Here's what I said in the preface:
The premise of this book is that if you know how to program, you can use that skill to learn other things, and have fun doing it. 
With a programming-based approach, I can present the most important ideas right away. By the end of the first chapter, you can analyze sound recordings and other signals, and generate new sounds. Each chapter introduces a new technique and an application you can apply to real signals. At each step you learn how to use a technique first, and then how it works.
For example, in the first chapter, I introduce two objects defined in Wave and Spectrum.  Wave provides a method called make_spectrum that creates a Spectrum object, and Spectrum provides make_wave, which creates a Wave.

When readers use these objects and methods, they are implicitly learning one of the fundamental ideas of signal processing: that a Wave and its Spectrum are equivalent representations of the same information -- given one, you can always compute the other.

This example demonstrates one reason I use custom libraries in my books: The API is the lesson.  As you learn about these objects and how they interact, you are also learning the core ideas of the topic.

Another reason I think these libraries are a good idea is that they let me introduce ideas top-down: that is, I can show what a method does -- and why it is useful -- first; then I can present details when they necessary or most useful.

For example, I introduce the Spectrum object in Chapter 1.  I use it to apply a low pass filter, and the reader can hear what that sounds like.  You can too, by running the Chapter 1 notebook on Binder.

In Chapter 2, I reveal that my make_spectrum function is a thin wrapper on two NumPy functions, and present the source code:

from np.fft import rfft, rfftfreq

# class Wave:
    def make_spectrum(self):
        n = len(self.ys)
        d = 1 / self.framerate

        hs = rfft(self.ys)
        fs = rfftfreq(n, d)

        return Spectrum(hs, fs, self.framerate)

At this point, anyone who prefers to use NumPy directly, rather than my wrappers, knows how.

In Chapter 7, I unwrap one more layer and show how the FFT algorithm works.  Why Chapter 7?  Because I introduce correlation in Chapter 5, which helps me explain the Discrete Cosine Transform in Chapter 6, which helps me explain the Discrete Fourier Transform.

Using custom libraries lets me organize the material in the way I think works best, based on my experience working with students and seeing how they learn.

This example demonstrates another benefit of defining my own objects: data encapsulation.  When you use NumPy's rfft to compute a spectrum, you get an array of amplitudes, but not the frequencies they correspond to.  You can call rfftfreq to get the frequencies, and that's fine, but now you have two arrays that represent one spectrum.  Wouldn't it be nice to wrap them up in an object?  That's what a Spectrum object is.

Finally, I think these examples demonstrate good software engineering practice, particularly bottom-up design.  When you work with libraries like NumPy, it is common and generally considered a good idea to define functions and objects that encapsulate data, hide details, eliminate repeated code, and create new abstractions.  Paul Graham wrote about this idea in one of his essays on software:
[...] you don't just write your program down toward the language, you also build the language up toward your program. [...] the boundary between language and program is drawn and redrawn, until eventually it comes to rest along [...] the natural frontiers of your problem.
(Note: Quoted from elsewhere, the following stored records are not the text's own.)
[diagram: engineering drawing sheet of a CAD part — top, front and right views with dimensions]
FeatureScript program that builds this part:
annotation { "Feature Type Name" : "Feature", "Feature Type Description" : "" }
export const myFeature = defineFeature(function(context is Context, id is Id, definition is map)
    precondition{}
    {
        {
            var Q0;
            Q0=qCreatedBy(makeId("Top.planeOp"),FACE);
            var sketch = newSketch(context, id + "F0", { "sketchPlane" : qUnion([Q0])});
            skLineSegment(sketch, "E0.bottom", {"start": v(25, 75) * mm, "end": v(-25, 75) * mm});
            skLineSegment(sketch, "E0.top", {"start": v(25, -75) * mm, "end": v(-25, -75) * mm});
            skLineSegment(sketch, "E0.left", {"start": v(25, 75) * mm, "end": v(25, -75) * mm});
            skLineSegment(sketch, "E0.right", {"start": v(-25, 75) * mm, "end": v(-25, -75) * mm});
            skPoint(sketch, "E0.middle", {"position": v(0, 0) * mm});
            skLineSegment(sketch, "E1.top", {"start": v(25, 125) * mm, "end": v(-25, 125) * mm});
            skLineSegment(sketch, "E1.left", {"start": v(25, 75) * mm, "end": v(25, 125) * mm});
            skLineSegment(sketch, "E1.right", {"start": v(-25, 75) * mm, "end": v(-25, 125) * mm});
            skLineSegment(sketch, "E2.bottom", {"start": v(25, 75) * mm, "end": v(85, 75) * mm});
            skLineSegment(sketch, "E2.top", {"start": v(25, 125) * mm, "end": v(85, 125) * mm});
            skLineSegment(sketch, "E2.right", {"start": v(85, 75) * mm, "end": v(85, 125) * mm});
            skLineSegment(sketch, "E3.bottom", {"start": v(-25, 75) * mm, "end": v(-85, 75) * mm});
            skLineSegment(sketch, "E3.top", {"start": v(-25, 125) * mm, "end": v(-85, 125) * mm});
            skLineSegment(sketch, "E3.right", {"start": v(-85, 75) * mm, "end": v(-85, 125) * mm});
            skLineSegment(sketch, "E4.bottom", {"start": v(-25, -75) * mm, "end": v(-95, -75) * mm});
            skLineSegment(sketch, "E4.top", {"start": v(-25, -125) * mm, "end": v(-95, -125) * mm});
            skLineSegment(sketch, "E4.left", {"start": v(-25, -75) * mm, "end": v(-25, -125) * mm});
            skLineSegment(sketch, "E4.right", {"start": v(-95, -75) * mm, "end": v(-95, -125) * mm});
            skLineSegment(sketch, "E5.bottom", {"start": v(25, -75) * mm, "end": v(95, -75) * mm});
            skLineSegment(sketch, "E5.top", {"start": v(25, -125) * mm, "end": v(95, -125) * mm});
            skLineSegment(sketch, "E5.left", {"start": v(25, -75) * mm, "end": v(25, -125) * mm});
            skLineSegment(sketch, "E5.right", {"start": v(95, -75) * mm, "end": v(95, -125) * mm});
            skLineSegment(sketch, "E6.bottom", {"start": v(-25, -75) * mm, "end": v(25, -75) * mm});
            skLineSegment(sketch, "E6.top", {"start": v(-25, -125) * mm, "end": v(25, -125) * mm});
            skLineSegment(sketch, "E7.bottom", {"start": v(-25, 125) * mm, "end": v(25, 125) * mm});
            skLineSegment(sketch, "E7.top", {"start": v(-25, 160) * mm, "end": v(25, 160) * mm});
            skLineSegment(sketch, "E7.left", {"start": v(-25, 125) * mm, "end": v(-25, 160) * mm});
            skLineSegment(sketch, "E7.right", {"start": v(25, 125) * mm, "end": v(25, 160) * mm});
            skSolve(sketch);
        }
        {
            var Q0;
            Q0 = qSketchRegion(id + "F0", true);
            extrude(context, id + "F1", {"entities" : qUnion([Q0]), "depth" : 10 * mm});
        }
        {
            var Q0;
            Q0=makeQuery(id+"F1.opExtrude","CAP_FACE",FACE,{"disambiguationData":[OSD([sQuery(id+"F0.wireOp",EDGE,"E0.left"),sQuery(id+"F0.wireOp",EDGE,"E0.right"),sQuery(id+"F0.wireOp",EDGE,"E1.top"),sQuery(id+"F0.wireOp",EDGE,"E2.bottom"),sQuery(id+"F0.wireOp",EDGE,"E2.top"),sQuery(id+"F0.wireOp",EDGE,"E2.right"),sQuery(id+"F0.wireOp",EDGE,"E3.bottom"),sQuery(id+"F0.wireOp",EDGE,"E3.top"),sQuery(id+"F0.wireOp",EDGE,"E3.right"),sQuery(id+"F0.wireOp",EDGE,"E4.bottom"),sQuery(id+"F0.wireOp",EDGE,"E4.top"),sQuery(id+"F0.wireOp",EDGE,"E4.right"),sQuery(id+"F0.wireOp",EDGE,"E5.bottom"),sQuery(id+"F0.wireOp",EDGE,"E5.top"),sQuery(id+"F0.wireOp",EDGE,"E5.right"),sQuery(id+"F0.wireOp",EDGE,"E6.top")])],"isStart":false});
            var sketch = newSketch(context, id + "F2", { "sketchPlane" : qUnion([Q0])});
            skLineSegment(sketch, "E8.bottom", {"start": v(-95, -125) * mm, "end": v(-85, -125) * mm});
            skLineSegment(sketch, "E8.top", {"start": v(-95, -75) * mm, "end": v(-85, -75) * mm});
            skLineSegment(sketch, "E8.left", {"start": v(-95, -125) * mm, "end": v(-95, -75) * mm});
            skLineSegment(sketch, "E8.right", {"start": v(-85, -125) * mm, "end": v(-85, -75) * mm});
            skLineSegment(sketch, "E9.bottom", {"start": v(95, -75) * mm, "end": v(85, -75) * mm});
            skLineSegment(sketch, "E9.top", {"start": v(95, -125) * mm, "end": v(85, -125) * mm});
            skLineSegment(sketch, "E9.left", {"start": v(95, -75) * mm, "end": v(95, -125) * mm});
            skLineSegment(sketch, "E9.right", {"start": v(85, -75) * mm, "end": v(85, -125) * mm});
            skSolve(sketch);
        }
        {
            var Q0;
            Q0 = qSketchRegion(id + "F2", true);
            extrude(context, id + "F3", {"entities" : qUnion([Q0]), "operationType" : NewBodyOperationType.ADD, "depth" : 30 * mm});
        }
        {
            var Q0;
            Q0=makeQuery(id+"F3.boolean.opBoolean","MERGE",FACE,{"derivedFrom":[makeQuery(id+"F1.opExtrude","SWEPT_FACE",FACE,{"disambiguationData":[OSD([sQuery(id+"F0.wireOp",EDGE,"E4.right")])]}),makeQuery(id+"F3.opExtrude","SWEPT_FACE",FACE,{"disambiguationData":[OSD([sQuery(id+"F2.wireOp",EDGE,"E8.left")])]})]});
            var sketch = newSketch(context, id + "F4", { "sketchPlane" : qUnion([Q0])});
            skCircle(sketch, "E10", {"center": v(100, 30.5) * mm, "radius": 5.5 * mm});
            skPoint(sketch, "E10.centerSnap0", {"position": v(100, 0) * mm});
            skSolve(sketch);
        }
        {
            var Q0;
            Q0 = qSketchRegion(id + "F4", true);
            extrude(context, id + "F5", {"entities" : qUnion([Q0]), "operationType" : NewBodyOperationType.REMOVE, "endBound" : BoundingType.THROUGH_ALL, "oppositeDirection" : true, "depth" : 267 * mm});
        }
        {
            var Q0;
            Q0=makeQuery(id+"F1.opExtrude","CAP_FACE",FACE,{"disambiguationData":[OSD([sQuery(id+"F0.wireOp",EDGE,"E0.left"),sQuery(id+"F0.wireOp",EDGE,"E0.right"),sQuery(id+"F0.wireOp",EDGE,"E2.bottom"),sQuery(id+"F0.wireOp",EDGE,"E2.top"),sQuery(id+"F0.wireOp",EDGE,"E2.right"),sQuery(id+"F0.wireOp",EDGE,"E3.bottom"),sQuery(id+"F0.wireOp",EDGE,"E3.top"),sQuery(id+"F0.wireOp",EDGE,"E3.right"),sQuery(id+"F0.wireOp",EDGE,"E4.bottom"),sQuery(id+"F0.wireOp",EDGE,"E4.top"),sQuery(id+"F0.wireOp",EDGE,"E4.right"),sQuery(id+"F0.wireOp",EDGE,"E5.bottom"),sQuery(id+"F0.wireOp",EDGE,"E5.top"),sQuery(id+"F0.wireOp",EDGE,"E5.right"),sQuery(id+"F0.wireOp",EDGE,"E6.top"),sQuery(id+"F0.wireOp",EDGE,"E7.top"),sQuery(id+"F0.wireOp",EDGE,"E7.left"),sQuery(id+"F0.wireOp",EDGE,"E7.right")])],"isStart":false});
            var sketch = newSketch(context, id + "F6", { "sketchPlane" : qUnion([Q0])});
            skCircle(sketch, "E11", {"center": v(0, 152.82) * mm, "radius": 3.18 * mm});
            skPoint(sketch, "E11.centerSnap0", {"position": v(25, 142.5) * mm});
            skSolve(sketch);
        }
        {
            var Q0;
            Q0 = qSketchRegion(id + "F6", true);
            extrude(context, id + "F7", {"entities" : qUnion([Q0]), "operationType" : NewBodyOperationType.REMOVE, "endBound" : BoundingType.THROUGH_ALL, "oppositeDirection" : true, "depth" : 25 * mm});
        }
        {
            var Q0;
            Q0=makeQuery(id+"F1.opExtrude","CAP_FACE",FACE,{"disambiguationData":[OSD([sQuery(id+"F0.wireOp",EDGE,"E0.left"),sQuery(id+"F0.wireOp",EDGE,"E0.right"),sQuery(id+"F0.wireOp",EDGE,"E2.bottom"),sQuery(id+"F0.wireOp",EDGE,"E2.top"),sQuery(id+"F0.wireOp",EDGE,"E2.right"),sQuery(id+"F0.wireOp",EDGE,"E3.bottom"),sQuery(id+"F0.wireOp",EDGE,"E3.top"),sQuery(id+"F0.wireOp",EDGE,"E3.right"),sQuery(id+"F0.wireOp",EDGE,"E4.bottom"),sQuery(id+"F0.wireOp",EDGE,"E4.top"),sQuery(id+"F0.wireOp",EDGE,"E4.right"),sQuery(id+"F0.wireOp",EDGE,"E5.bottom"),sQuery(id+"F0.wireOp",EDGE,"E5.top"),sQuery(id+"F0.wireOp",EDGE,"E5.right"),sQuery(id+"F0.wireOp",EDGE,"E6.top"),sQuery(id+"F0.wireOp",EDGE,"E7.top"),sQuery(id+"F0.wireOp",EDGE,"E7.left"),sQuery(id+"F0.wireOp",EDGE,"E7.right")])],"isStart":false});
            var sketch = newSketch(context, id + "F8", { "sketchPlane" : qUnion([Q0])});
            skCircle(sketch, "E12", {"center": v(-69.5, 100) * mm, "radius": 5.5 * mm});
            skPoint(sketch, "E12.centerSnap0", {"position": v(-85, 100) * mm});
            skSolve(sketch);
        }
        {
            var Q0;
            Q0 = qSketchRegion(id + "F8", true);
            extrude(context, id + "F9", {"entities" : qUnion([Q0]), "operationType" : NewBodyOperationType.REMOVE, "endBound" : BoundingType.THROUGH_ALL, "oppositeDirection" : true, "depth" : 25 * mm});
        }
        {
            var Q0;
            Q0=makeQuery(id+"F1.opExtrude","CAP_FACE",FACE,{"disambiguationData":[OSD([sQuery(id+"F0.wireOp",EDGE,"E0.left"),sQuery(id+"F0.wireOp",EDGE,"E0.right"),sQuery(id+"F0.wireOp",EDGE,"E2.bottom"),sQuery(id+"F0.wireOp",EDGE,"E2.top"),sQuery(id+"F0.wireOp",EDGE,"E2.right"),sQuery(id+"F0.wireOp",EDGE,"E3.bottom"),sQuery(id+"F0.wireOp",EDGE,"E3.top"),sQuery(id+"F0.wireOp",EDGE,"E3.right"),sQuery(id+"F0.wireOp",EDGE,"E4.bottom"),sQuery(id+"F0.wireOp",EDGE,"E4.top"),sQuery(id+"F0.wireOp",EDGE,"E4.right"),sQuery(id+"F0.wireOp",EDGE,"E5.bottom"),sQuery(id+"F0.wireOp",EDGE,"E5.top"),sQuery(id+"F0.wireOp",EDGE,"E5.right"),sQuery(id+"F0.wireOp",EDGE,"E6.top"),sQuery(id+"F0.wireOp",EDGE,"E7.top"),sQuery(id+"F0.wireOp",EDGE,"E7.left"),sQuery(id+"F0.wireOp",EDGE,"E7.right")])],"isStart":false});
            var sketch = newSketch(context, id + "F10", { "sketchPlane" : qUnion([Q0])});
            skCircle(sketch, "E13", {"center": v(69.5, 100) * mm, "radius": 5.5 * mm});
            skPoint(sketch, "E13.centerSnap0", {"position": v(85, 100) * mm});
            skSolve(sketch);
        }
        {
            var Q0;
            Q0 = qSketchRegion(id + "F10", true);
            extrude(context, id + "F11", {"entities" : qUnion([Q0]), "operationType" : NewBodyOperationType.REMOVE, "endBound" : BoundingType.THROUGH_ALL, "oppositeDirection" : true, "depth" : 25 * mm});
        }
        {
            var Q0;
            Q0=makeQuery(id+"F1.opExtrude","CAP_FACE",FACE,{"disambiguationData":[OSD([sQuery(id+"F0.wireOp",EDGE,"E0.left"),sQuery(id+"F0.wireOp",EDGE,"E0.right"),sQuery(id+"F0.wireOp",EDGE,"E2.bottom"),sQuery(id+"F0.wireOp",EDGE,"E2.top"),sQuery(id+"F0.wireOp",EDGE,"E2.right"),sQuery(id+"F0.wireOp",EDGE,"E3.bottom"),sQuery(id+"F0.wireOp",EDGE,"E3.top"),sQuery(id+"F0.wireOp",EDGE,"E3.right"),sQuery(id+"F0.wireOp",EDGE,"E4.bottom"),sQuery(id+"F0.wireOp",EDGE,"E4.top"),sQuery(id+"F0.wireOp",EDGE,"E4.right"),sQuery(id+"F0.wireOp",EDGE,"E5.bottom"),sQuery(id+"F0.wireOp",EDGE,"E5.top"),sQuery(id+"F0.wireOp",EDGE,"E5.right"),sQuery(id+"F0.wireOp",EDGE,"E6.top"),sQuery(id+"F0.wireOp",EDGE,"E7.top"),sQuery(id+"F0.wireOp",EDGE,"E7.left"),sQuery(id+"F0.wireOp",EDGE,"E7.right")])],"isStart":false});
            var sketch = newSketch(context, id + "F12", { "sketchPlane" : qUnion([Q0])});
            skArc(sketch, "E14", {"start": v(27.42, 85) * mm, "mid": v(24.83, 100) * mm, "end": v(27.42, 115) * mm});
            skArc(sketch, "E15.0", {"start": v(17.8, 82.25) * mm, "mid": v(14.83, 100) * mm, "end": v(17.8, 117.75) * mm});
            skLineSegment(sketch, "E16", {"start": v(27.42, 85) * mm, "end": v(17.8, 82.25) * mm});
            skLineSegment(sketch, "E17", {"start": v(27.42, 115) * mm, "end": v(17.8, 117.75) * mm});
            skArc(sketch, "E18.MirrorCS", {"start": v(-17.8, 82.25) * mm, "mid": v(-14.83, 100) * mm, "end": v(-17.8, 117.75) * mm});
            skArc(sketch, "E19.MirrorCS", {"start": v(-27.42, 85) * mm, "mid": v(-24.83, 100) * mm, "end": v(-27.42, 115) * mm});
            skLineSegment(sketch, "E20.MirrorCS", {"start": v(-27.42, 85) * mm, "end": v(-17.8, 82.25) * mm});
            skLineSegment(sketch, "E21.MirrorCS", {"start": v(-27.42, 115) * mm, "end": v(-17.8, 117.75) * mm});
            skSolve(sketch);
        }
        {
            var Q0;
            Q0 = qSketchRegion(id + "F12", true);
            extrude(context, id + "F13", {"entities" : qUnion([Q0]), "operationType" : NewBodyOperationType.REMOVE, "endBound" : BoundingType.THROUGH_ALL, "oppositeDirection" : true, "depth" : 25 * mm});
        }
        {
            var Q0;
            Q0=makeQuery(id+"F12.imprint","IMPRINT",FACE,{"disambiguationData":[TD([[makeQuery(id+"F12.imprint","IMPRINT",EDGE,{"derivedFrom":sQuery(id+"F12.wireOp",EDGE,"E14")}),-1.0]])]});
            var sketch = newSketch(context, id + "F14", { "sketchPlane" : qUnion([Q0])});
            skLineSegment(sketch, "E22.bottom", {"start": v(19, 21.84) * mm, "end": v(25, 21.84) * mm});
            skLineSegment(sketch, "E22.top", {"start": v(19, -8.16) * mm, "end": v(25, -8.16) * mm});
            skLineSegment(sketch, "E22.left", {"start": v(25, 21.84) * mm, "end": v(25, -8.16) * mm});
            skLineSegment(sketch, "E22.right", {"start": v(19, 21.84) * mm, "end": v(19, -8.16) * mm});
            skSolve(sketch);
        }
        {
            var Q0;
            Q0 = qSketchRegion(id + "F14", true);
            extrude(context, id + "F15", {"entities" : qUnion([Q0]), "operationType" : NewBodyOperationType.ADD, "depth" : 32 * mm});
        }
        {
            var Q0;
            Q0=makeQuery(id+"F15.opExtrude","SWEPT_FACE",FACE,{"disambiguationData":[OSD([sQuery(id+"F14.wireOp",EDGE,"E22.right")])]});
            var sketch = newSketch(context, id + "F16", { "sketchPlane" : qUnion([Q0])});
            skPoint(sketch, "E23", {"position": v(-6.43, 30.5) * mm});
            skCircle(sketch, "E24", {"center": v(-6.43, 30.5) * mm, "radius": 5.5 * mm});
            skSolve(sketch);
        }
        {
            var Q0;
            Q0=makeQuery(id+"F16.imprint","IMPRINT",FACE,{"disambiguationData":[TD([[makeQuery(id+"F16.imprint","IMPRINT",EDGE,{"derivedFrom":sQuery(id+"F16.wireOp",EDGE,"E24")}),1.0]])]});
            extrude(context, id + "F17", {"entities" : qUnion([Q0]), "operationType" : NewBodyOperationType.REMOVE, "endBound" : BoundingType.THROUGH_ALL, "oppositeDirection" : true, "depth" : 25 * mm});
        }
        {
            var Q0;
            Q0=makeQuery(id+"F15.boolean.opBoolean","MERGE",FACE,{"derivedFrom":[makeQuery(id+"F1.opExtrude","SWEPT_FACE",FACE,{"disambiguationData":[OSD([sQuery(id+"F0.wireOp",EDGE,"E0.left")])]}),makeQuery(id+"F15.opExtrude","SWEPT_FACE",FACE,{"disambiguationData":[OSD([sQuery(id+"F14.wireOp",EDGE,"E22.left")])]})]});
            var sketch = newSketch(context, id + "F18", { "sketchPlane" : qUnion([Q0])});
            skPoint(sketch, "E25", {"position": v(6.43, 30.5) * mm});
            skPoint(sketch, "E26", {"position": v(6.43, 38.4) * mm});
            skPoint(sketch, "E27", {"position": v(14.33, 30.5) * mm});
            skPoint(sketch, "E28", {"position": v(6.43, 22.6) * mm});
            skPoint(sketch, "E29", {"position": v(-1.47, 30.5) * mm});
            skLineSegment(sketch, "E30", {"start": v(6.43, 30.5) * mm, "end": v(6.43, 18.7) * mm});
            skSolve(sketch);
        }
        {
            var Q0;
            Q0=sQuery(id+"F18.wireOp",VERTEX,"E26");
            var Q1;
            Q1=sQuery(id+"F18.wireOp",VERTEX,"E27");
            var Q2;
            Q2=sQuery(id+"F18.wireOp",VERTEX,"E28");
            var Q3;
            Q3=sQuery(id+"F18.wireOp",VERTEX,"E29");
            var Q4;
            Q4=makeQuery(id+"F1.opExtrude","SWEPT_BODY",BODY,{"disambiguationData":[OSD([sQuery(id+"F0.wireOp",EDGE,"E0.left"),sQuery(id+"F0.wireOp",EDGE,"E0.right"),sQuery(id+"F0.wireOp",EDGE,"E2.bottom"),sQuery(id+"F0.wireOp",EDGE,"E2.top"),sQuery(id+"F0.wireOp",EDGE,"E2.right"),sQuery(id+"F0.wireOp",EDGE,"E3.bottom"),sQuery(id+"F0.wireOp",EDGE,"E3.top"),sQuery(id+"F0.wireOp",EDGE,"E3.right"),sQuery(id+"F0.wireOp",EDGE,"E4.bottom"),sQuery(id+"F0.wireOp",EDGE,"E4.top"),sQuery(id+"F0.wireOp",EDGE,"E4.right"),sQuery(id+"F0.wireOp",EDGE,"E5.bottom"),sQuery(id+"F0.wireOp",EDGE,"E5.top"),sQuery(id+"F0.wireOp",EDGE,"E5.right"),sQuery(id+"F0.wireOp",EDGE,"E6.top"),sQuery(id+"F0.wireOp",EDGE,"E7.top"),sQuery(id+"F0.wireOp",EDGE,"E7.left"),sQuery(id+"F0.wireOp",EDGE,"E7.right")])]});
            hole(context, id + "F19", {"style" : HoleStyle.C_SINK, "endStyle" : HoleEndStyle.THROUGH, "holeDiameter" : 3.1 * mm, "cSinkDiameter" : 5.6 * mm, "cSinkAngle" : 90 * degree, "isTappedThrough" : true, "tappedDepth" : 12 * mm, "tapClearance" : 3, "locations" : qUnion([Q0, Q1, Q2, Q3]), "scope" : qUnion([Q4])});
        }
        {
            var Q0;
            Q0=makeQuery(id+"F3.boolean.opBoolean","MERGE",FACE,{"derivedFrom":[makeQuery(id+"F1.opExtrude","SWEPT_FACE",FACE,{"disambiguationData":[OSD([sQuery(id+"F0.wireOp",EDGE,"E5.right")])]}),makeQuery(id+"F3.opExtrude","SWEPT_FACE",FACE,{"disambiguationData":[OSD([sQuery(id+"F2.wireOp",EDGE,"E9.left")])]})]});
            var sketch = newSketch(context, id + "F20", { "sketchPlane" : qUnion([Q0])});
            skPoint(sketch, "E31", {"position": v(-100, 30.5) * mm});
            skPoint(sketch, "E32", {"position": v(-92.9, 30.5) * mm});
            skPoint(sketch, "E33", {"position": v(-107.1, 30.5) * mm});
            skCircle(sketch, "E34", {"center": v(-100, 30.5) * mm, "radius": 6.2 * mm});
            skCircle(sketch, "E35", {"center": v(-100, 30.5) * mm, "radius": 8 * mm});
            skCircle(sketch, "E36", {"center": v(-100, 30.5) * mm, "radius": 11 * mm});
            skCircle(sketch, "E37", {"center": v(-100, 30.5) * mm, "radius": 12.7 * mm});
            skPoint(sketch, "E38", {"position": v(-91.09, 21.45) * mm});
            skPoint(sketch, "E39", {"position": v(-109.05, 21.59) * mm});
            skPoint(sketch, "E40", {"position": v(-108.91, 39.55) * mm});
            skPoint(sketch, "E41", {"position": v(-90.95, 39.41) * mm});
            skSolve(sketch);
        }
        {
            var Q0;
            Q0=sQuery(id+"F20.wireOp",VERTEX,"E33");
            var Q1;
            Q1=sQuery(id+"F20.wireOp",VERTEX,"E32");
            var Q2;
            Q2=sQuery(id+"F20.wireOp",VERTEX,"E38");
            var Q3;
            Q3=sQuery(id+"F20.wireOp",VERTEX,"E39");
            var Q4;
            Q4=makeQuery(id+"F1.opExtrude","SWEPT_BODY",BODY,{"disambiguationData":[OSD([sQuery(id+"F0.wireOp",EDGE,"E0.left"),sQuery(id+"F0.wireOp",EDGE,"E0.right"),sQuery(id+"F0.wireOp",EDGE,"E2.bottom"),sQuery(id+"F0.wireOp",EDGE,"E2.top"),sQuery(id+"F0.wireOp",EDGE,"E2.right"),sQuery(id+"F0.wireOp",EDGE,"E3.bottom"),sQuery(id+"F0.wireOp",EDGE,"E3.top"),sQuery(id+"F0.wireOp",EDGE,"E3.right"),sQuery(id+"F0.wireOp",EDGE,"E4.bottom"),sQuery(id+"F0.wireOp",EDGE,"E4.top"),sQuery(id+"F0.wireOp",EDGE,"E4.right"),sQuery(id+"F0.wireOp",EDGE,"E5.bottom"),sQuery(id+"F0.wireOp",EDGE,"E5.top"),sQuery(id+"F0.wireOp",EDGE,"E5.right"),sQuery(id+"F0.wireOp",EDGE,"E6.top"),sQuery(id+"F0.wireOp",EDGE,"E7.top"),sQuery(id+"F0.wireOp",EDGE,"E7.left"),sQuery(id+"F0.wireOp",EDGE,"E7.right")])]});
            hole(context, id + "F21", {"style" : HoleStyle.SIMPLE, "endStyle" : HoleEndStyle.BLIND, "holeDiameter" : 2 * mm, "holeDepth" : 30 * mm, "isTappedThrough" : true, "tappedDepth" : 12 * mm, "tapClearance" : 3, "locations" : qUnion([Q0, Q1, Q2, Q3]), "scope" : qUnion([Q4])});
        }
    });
In the end your program will look as if the language had been designed for it.
That's why, in the example that makes my correspondent so angry, it takes just three lines to create and add the signals; and more importantly, those lines contain exactly the information relevant to the operations and no more.  I think that's good quality code.

In summary, I provide custom libraries for my books because:

1) They demonstrate good software engineering practice, including bottom-up design and data encapsulation.

2) They let me present ideas top-down, showing how they are used before how they are implemented.

3) And as readers learn the APIs I defined, they are implicitly learning the key ideas.

I understand that not everyone agrees with this design decision, and maybe it doesn't work for everyone.  But I am still surprised that it makes people so angry.